[START Reading text]
Here's the current output (from trunk).

++ Returning this from _HtmlFrameParser:_parse_raw_thead:
[[u'Year', u'Retired-worker families', u'Survivor families', u'Disabled-worker families'], [u'Worker only', u'Worker and wife\xa0a', u'Non-disabled widow only', u'Widowed mother or father and\u2014', u'Worker only', u'Worker, wife,\xa0b and\u2014', u'Worker and spouse'], [u'All', u'Men', u'Women', u'1\xa0child', u'2\xa0children', u'3 or more children', u'All', u'Men', u'Women', u'1\xa0child', u'2 or more children']]

++ Returning this from _HtmlFrameParser:_parse_raw_thead:
[[u'Family group', u'Number (thousands)', u'Average primary insurance amount (dollars)', u'Average monthly family benefit (dollars)'], [u'Families', u'Beneficiaries']]

++ Returning this from _HtmlFrameParser:_parse_raw_thead:
[[u'Monthly family benefit\xa0a (dollars)', u'Retired worker only', u'Retired worker and wife', u'Retired worker, wife, and\u2014', u'Disabled worker only', u'Disabled worker, wife, and\u2014'], [u'Men', u'Women', u'1\xa0child', u'2 or more children', u'Men', u'Women', u'1\xa0child', u'2 or more children']]

++ Returning this from _HtmlFrameParser:_parse_raw_thead:
[[u'Monthly family benefit (dollars)', u'Widowed mother or father and\u2014', u'Children only', u'Widow only'], [u'1\xa0child', u'2\xa0children', u'3 or more children', u'1\xa0child', u'2\xa0children', u'3 or more children', u'Nondisabled', u'Disabled']]

@chris-b1
Copy link
Contributor

Yeah, at a quick glance that's looking good!

@jowens
Copy link
Author

jowens commented Jul 24, 2017

There is a larger structural problem with the code in that currently, the parsing is divided into three pieces—parse_thead, parse_tbody, and parse_tfoot, each of which has its own custom logic. My current code is focused in parse_thead, where I thought it would be most relevant. However, (a) rowspan and colspan certainly can appear in the body and foot and (b) Wikipedia tables don't have a <thead> at all and so everything gets dumped into the body. So I think—lacking global knowledge about doing a big refactoring like this—that it might be better to have one chunk of code that does all parsing (hopefully in the generic parser code, not in the parser-specific parser code) and that special cases for header and footer might be in that one chunk of code. But this sort of refactoring is likely beyond what I could do well.
[END Reading text]
> Problems and tasks:
A – Answer these about the HTML table-parsing thread:
(i) Which three pieces is the parsing currently divided into?
(ii) Why does everything from Wikipedia tables get dumped into the body?
(iii) On what date did jowens post the comment about the structural problem?
B – Carry the HTML table-parsing thread on from its final sentence.
The items that follow the HTML table-parsing thread were taken from a different source.
[START Dataset records]
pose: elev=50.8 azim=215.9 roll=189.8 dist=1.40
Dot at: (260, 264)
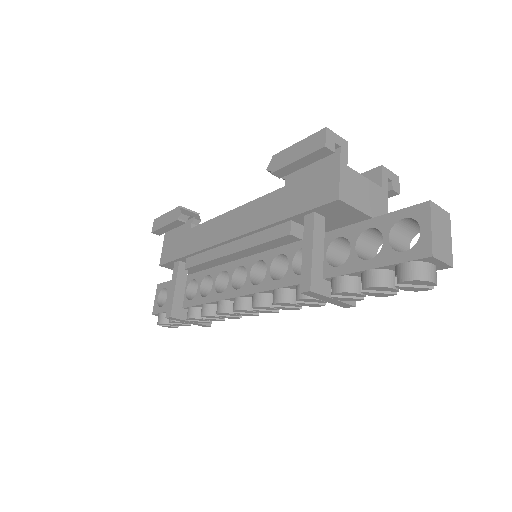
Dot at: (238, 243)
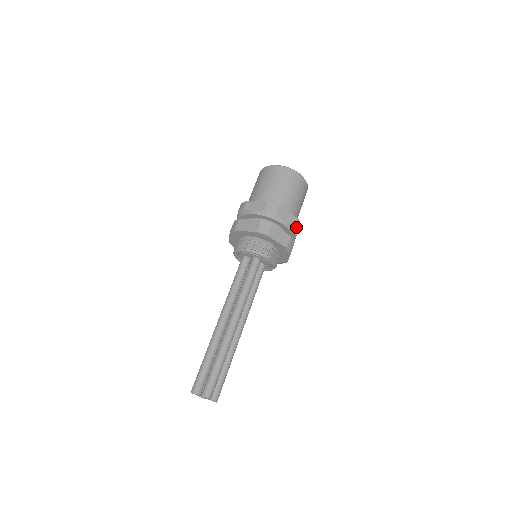
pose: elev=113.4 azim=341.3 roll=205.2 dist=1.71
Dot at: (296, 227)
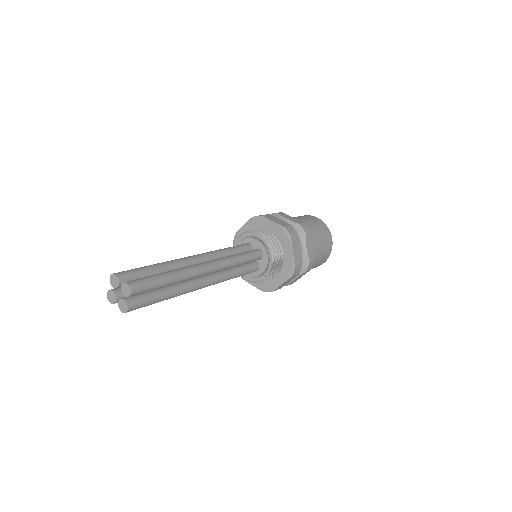
Dot at: (309, 264)
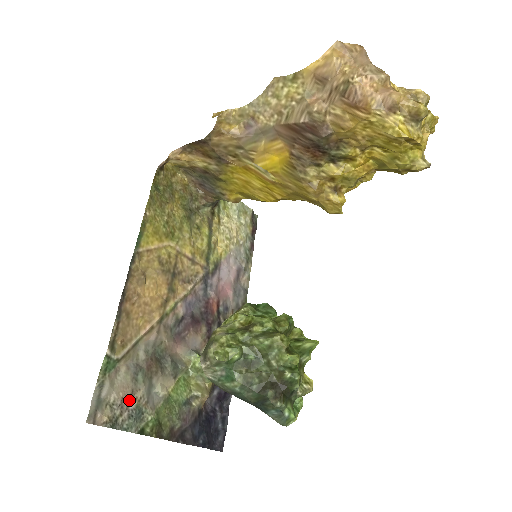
[END Dataset records]
> Answer set:
A –
(i) parse_thead, parse_tbody, and parse_tfoot
(ii) Wikipedia tables don't have a <thead> at all.
(iii) Jul 24, 2017

B –
cc: some of the folks who have recently edited this file for comment/advice: @jreback @brianhuey @gte620v @jorisvandenbossche @hnykda @mjsu @cpcloud

@jowens
Copy link
Author

jowens commented Jul 24, 2017

(For posterity: A lot of the reason that I see there's different pieces for head, body, and foot is basically for flexibility on HTML tables: there might or might not be a head or foot, the body might or might not be declared with <tbody>, etc. (For Wikipedia tables, no <thead> but rows with <th> and not <td> means we should probably interpret those rows as header rows.) But, there's no documentation as far as I can tell to say, basically, these are the different styles of tables that pandas supports. The conditionals in the parse routines aren't commented so I'm just guessing on which different table behaviors they're handling. Hopefully the current test cases are comprehensive enough to cover 'em.)

@gfyoung
Copy link
Member

gfyoung commented Jul 25, 2017

xref discussion in #17073 : it will be addressed when this issue gets resolved.

@gfyoung
Copy link
Member

gfyoung commented Jul 26, 2017

From #17074:

@chris-b1 or anyone else, help a brother out? Can you tell me what this test does? It's just expecting the parser to throw an error? The output from the test code (where it's failing) is at the bottom. It's a pretty weird HTML file.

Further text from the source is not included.